Complete the following:
1. According to the article on state abortion laws, roughly how many pro-life laws have been enacted this year?
2. Carry on writing the article on state abortion laws, starting after its final sentence.

Excerpt:
* START *

States across the nation are enacting pro-life laws at a record pace. Approximately 30 pro-life laws, including four in Kentucky, have been enacted this year. More appear to be on the way. According to Steven Aden, general counsel of Americans United for Life “This has been the most active legislative year in recent memory.”
The tipping point came January 22 when New York’s State Senate erupted in applause after making it a constitutional right for people to end an unborn child’s life up to the ninth month in utero. Fueling the flames were Virginia Gov. Ralph Northam public comments about a baby surviving an abortion attempt. He said it was up to the mother and doctor to decide its fate.
Such conscience-jarring rhetoric pushed middle America onto a pro-life path. Georgia, Kentucky, Louisiana, Mississippi, Missouri, and Ohio have passed bills protecting unborn life as soon as a heartbeat is detected. Alabama outlawed all abortions, with no exceptions. Other states may follow suit later this year.

* END *

[Stored data entries]
* START *

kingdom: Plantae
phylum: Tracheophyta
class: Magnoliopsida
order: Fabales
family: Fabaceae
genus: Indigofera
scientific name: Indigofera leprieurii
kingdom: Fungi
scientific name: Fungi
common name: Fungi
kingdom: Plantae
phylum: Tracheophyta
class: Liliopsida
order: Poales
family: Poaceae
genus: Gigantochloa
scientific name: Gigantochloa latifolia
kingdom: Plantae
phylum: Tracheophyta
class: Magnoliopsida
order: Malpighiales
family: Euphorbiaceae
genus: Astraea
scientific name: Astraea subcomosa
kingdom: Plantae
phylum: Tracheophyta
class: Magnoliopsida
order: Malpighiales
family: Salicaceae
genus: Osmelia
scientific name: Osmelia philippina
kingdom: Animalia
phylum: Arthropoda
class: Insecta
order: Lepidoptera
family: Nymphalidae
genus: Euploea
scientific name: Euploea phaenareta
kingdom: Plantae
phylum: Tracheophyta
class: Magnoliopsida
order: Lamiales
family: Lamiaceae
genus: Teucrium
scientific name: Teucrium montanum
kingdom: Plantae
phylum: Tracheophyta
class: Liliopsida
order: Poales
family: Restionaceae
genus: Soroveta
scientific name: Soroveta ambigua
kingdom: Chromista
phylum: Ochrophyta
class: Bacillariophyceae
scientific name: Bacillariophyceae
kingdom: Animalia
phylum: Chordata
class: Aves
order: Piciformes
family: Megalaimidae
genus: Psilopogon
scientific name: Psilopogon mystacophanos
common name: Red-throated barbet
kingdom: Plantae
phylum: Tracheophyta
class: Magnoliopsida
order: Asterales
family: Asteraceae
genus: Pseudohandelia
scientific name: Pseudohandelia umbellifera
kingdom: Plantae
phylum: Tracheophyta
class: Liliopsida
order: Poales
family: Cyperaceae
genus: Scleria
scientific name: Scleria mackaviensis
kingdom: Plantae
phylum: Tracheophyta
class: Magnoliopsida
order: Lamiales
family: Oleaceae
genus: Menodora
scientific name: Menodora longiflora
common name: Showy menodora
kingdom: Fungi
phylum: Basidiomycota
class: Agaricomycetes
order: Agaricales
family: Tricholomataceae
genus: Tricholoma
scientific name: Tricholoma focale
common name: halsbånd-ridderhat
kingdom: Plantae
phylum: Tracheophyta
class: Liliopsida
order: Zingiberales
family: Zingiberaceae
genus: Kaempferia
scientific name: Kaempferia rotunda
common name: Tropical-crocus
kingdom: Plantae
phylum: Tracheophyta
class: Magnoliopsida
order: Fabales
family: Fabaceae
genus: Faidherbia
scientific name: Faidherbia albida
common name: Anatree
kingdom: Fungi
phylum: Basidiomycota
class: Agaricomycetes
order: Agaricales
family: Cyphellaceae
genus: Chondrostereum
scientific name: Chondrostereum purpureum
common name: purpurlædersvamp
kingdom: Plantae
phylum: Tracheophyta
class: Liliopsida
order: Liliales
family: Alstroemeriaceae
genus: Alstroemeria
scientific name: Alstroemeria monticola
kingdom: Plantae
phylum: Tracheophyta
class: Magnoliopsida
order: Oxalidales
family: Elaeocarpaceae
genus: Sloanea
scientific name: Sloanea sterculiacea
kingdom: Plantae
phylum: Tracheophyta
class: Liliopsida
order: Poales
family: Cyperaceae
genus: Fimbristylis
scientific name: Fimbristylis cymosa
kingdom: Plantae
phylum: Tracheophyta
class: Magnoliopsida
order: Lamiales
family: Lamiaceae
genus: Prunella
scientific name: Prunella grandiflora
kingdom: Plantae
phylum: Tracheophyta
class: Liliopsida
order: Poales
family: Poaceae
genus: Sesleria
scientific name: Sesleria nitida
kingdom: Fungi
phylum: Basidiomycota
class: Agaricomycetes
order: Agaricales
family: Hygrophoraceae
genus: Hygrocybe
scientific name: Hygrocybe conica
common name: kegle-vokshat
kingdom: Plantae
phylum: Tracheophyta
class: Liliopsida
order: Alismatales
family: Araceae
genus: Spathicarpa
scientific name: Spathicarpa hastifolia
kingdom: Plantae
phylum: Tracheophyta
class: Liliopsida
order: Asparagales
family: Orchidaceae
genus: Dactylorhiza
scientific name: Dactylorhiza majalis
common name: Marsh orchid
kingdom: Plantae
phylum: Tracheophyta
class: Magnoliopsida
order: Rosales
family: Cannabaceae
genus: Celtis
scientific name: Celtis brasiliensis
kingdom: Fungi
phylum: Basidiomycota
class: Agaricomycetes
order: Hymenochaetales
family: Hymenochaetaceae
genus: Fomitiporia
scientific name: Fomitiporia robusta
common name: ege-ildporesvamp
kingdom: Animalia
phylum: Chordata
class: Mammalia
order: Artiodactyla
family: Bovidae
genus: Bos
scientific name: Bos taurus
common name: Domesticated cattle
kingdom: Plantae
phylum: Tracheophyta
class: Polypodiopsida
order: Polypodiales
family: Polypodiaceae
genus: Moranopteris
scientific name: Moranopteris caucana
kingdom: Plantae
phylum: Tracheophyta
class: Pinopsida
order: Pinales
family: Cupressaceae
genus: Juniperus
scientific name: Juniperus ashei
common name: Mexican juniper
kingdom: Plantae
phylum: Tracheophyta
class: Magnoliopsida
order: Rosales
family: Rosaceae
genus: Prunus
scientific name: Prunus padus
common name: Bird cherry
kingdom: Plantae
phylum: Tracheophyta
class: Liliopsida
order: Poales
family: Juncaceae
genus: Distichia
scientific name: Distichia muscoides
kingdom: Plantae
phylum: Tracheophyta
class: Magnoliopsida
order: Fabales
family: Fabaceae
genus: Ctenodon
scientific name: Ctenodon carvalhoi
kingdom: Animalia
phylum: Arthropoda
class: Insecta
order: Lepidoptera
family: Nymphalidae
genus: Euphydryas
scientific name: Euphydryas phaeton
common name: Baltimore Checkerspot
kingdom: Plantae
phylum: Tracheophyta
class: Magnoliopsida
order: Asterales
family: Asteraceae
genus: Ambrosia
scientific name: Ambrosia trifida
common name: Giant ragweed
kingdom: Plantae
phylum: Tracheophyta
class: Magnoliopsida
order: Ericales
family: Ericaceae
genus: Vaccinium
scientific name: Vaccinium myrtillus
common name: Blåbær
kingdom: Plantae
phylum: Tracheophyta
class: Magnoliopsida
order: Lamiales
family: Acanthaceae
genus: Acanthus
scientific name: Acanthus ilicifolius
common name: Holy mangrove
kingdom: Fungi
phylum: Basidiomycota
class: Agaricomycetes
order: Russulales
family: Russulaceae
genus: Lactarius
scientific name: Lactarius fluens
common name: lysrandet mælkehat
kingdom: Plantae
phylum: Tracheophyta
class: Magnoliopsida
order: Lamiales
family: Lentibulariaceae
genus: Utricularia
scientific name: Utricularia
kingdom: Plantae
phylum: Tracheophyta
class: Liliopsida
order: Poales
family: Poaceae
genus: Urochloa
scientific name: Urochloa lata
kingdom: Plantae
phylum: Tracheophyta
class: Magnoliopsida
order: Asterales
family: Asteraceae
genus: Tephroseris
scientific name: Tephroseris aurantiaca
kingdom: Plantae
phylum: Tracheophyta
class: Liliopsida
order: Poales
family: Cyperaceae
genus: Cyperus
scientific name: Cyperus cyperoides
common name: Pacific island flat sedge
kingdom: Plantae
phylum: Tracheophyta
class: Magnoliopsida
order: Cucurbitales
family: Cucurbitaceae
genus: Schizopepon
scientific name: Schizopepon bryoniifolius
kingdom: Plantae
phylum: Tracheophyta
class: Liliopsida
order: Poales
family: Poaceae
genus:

* END *

Responses by task:
1. Approximately 30, including four in Kentucky.

2.
However, some states are stripping away pro-life protections for the unborn. Nine states are considering various proposals that would strengthen abortion “rights.” New Mexico, Nevada, and Rhode Island are among those considering bills to liberalize abortion.
Nonetheless, the tide is swiftly moving in a pro-life direction.
Currently, nine out of ten counties in the U.S. are without an abortionist, and six states, including Kentucky, have only one remaining abortion facility. Missouri may become the first state without a licensed abortion facility since the state didn’t renew its license in May.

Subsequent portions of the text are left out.